Each regent serves on one of the three standing committees.
Wilson said the committee meetings are open to the public and usually take place the morning of the formal meeting.
Each committee has only three regent members but all the regents typically attend all the meetings, Wilson said.
Most of the public discussion occurs during the committee meetings, not the full board meetings, he said.
For example, OSU administrators apparently had not done their homework in October when they sought approval from the board to increase student fees to pay for renovations to the Student Union.
The vice president for business and finance said he submitted a proposal to add a $4.35 per credit hour student fee. Regents told David Bosserman during the committee meeting the board wanted more information.
Rather than risk regents voting down or tabling the proposal during the public meeting, he pulled the item from the agenda.
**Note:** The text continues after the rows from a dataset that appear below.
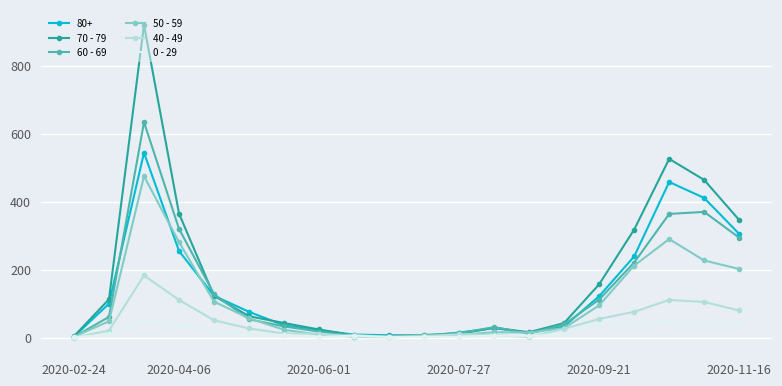

At how many categories does at least one series exceed 398?

3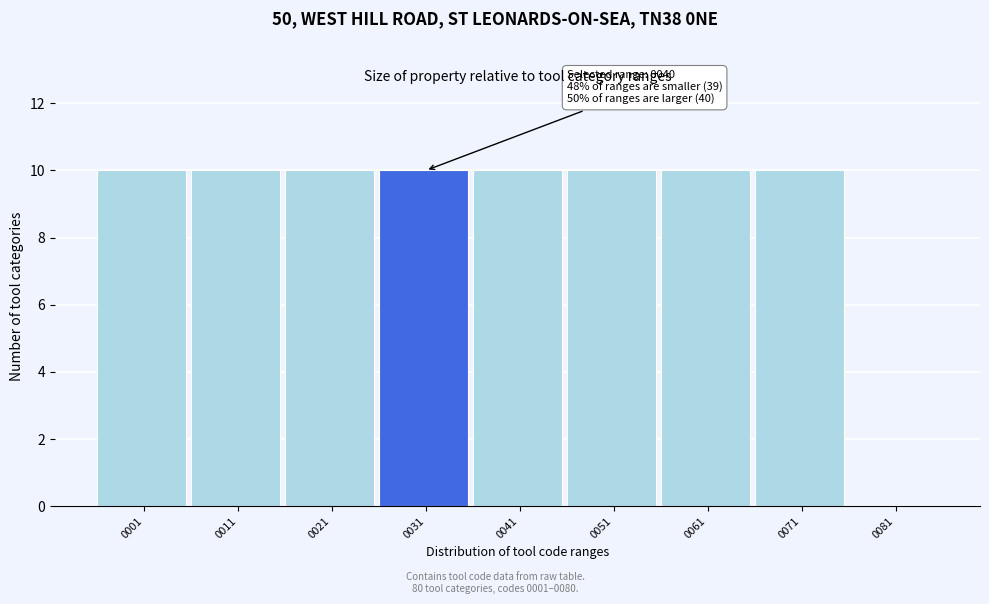

Reading right to left, what are all the values shown in this chart?

0081=0	0071=10	0061=10	0051=10	0041=10	0031=10	0021=10	0011=10	0001=10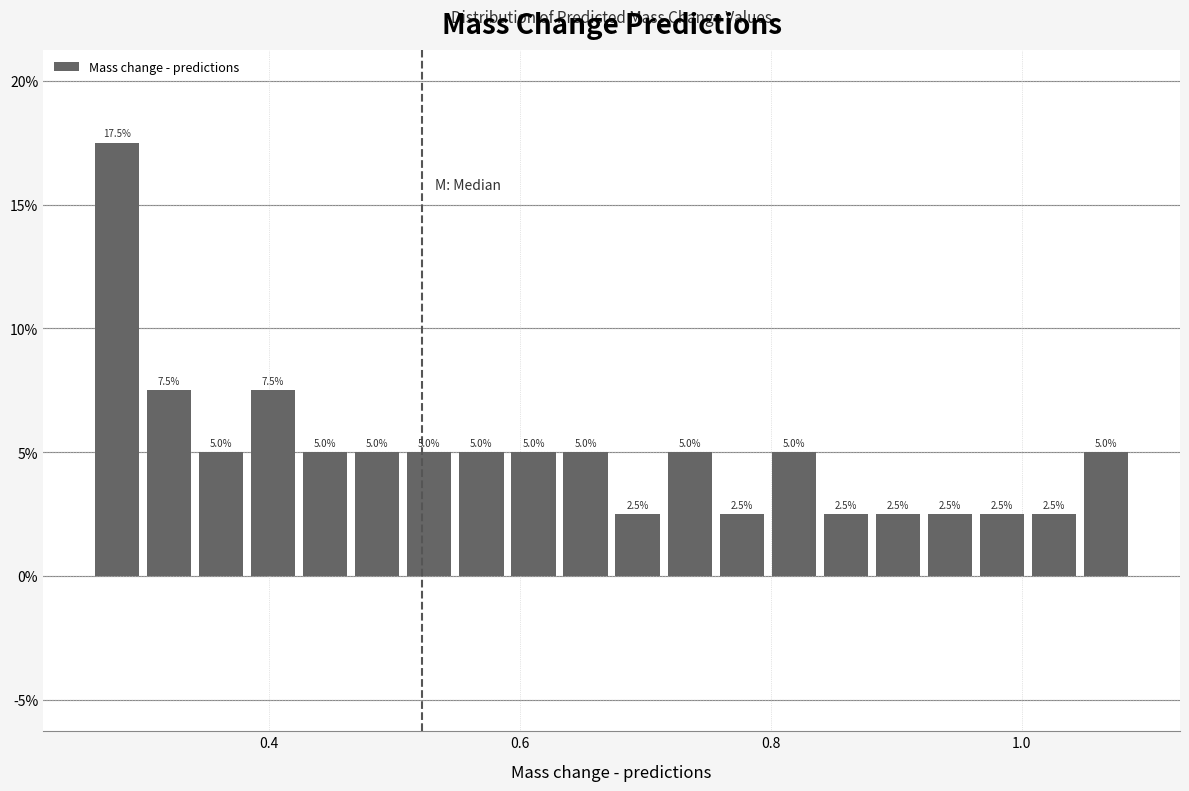

Read against the x-axis, roughly where is the centre of the tallest bar?

0.28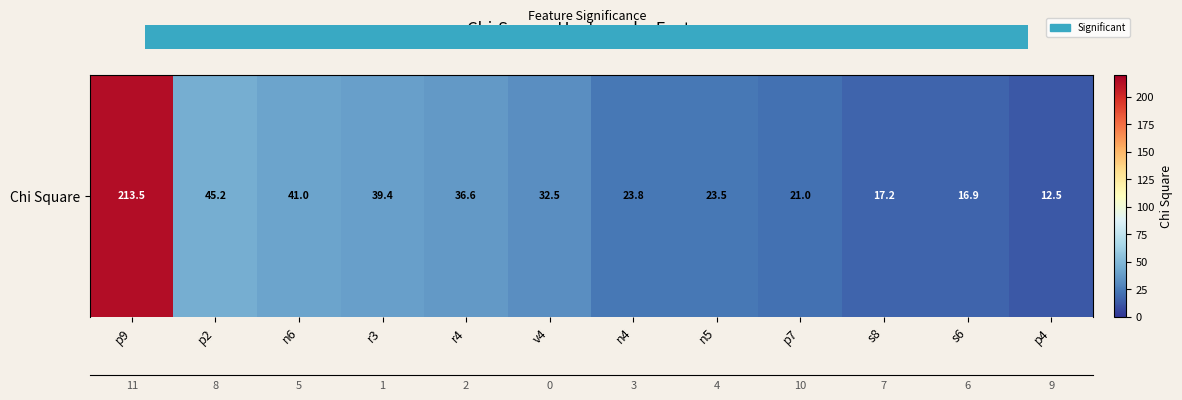

Is it true that the value at s8 is 17.2?

True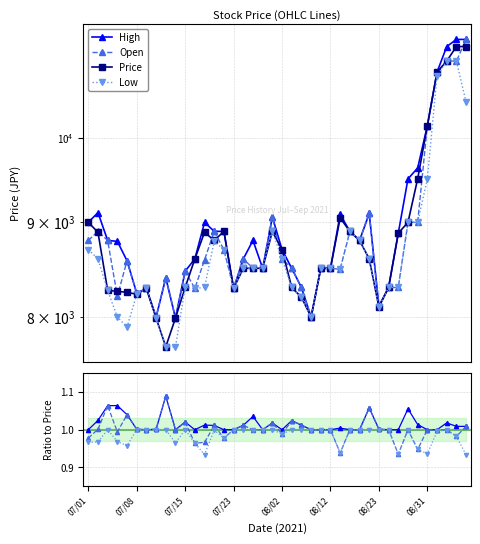

What position from the right is 8?

32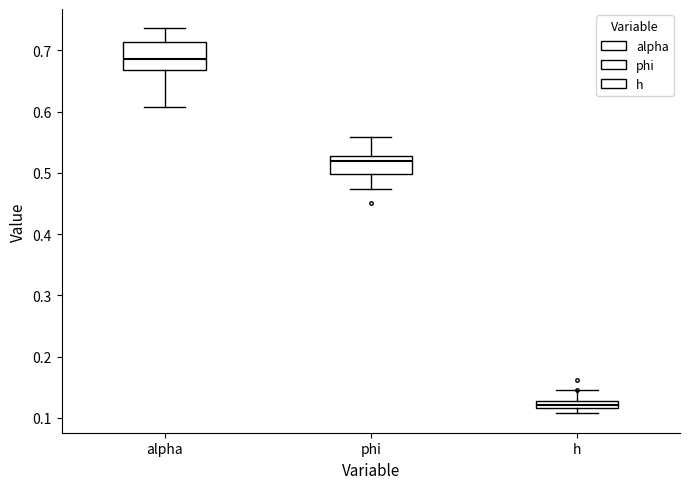

Which box's median line is the highest?

alpha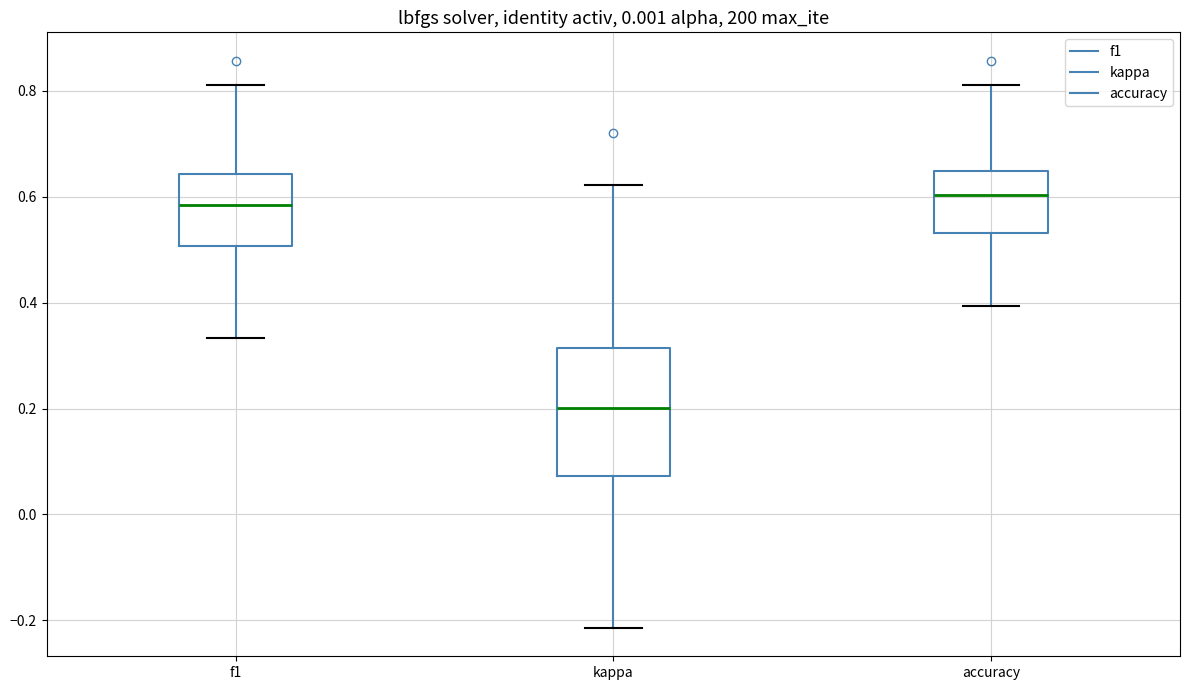

Comparing the boxes themselves (not the whiskers), which one is the tallest?

kappa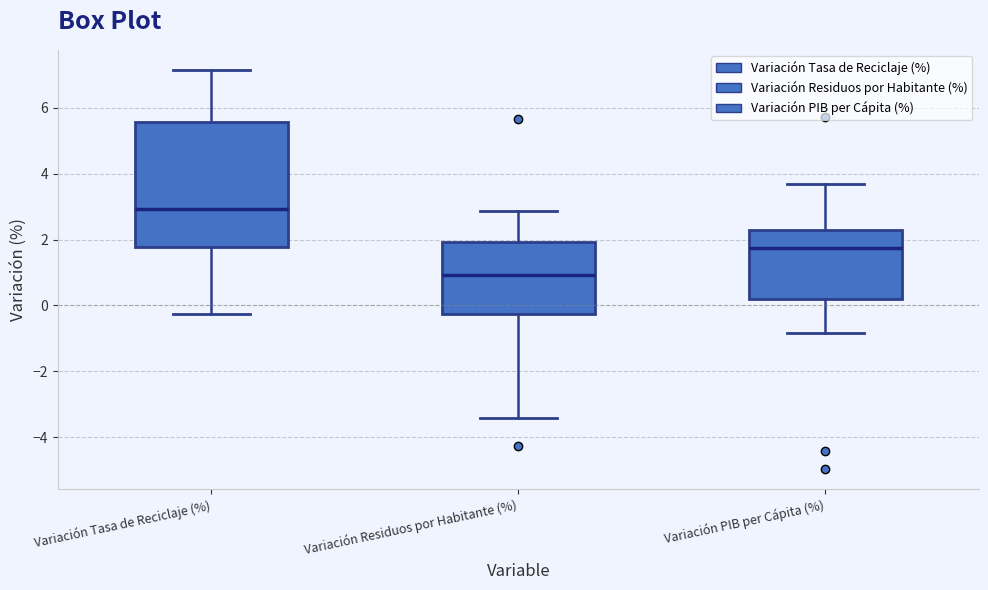

Where is the upper edge of the box for Variación PIB per Cápita (%) on the y-axis? The values are not printed on the chart, so give them approximately, as read against the axis.

2.2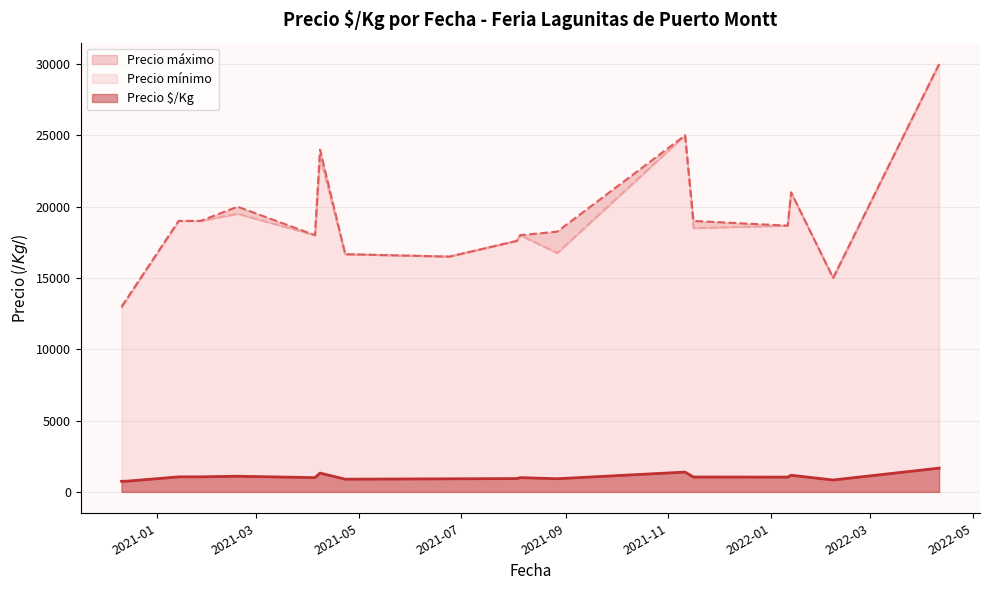

At which label does Precio $/Kg reach its minimum?

2020-12-11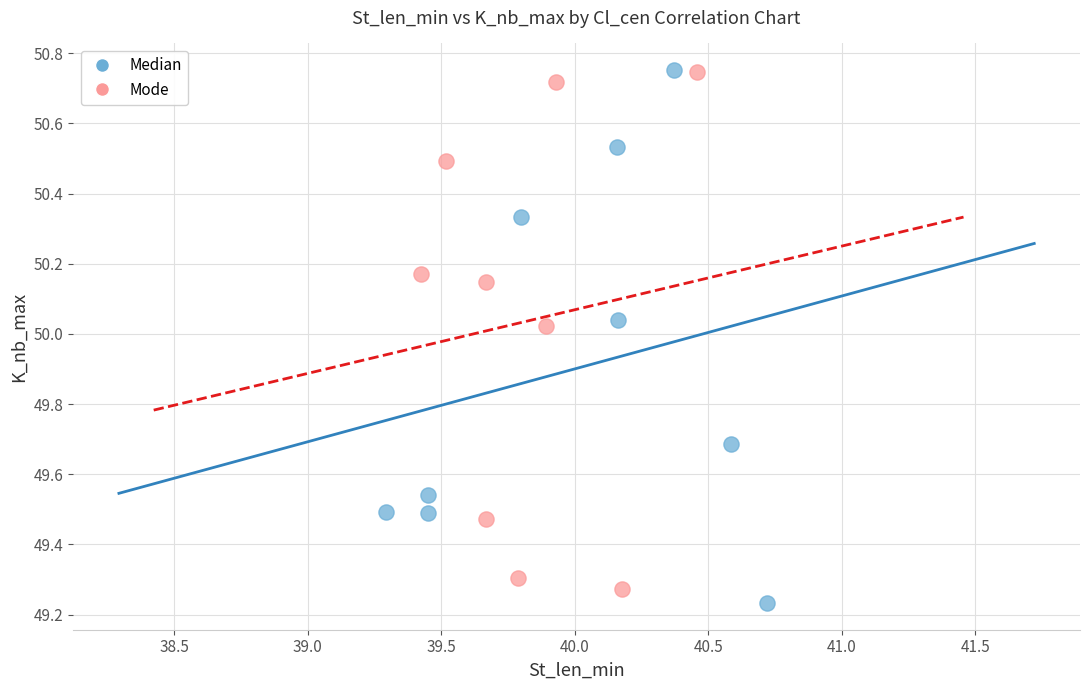

What are all the series names shown in the legend?

Median, Mode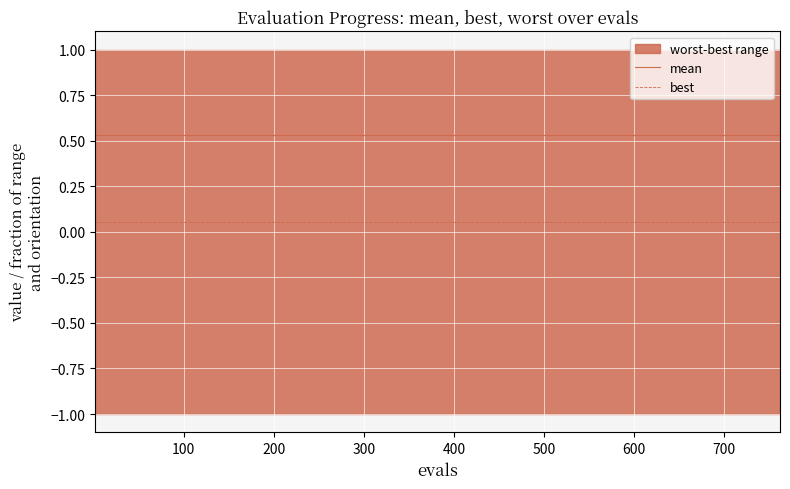

True or false: mean and best intersect in this chart.

False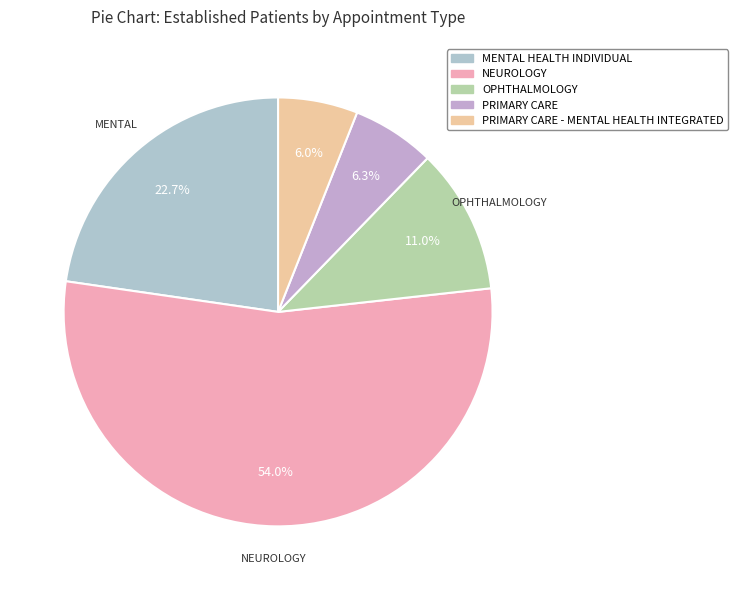

To the nearest percent, what is the difference between the largest and smallest slice percentages?

48%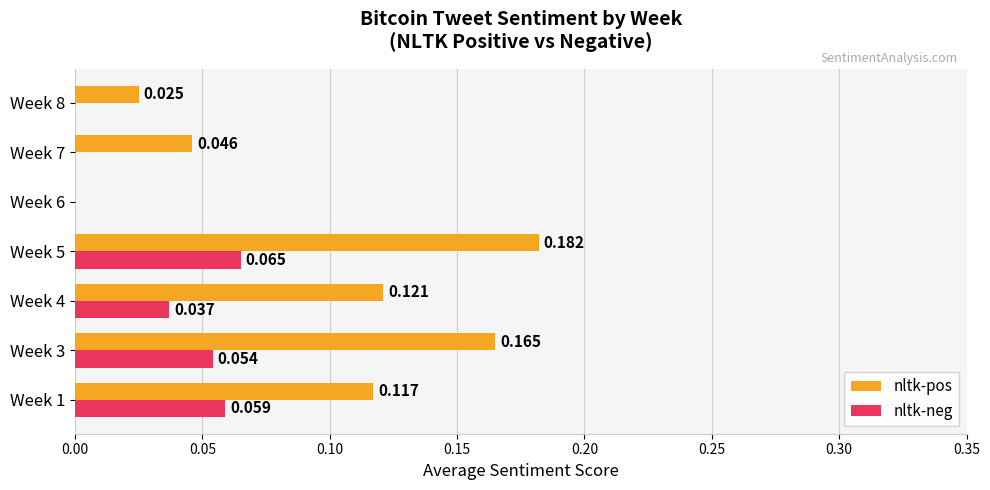

What are all the series names shown in the legend?

nltk-pos, nltk-neg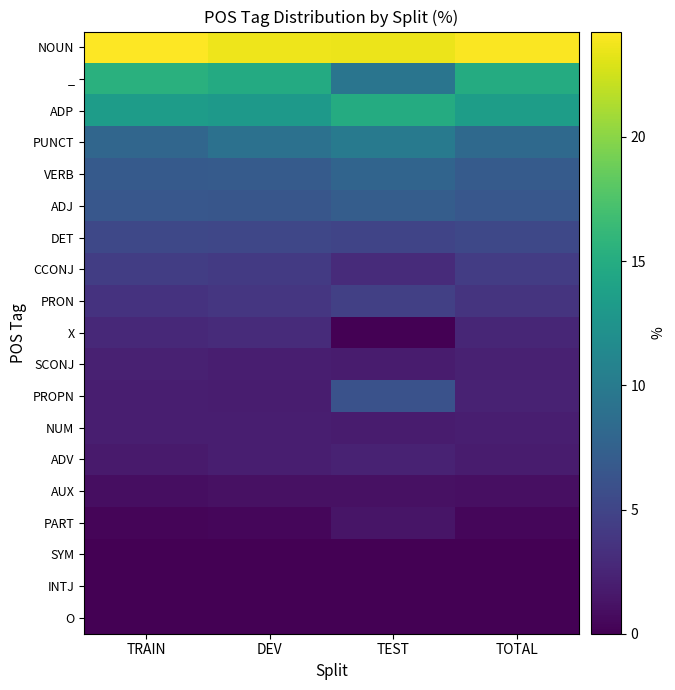

Reading right to left, what are all the values shown in this chart?

NOUN: TOTAL=24.1	TEST=23.6	DEV=23.7	TRAIN=24.2
_: TOTAL=14.9	TEST=9.4	DEV=14.9	TRAIN=15.3
ADP: TOTAL=13.5	TEST=14.9	DEV=13.1	TRAIN=13.4
PUNCT: TOTAL=8.3	TEST=9.9	DEV=9.1	TRAIN=8.0
VERB: TOTAL=7.0	TEST=7.8	DEV=7.0	TRAIN=6.9
ADJ: TOTAL=6.6	TEST=7.1	DEV=6.5	TRAIN=6.6
DET: TOTAL=5.3	TEST=5.0	DEV=5.1	TRAIN=5.3
CCONJ: TOTAL=4.3	TEST=3.0	DEV=4.1	TRAIN=4.4
PRON: TOTAL=3.6	TEST=4.6	DEV=3.9	TRAIN=3.6
X: TOTAL=2.6	TEST=0.0	DEV=3.0	TRAIN=2.7
SCONJ: TOTAL=2.2	TEST=1.8	DEV=2.1	TRAIN=2.3
PROPN: TOTAL=2.3	TEST=6.1	DEV=1.9	TRAIN=2.1
NUM: TOTAL=2.0	TEST=1.8	DEV=2.1	TRAIN=2.0
ADV: TOTAL=1.8	TEST=2.3	DEV=2.0	TRAIN=1.8
AUX: TOTAL=1.0	TEST=1.1	DEV=1.1	TRAIN=0.9
PART: TOTAL=0.4	TEST=1.4	DEV=0.4	TRAIN=0.3
SYM: TOTAL=0.1	TEST=0.1	DEV=0.0	TRAIN=0.1
INTJ: TOTAL=0.0	TEST=0.0	DEV=0.0	TRAIN=0.0
O: TOTAL=0.0	TEST=0.0	DEV=0.0	TRAIN=0.0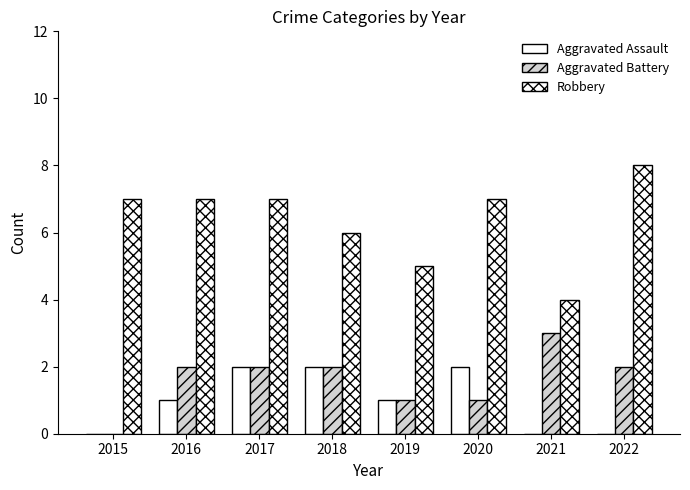

At which category is the sum across all series the highest?

2017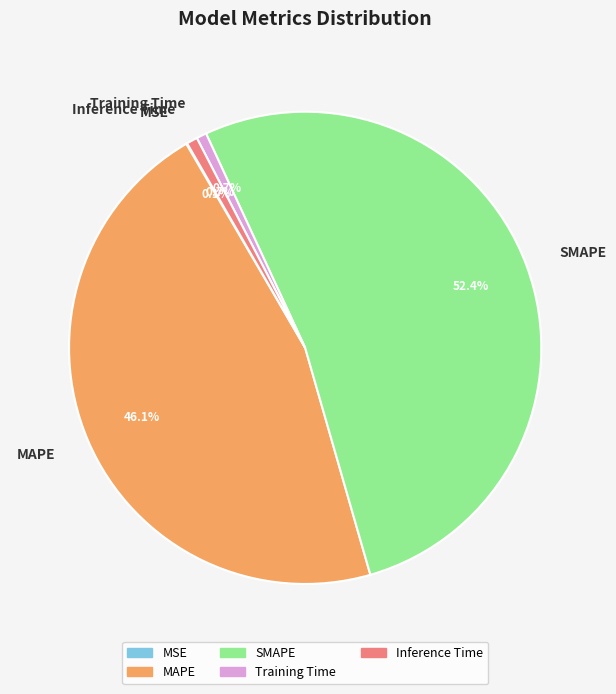

To the nearest percent, what percentage of the pie is SMAPE?

52%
In January, Bosserman said, he presented the proposal again with more information and this time won unanimous approval from the board.
Although most discussion occurs in committee meetings, only agendas for the full board meetings, not the committee meetings, are available on the board’s Web site.
Committee meeting agendas are posted in only two places: the regents’ offices in Oklahoma City and in the Student Union on the Stillwater campus.
Wilson said that is because the committee meeting “is just discussion.”
“But what matters is the binding action at the general meeting,” he said.
Drake said the board puts agendas for regularly scheduled meetings online for the public’s convenience.
“There’s nothing in the law that requires it to be online,” Drake said. “That’s an accommodation.”
However, state law requires public bodies to make available the date, time, place and agenda of each regularly scheduled meeting. The statute applies to the committees of public bodies.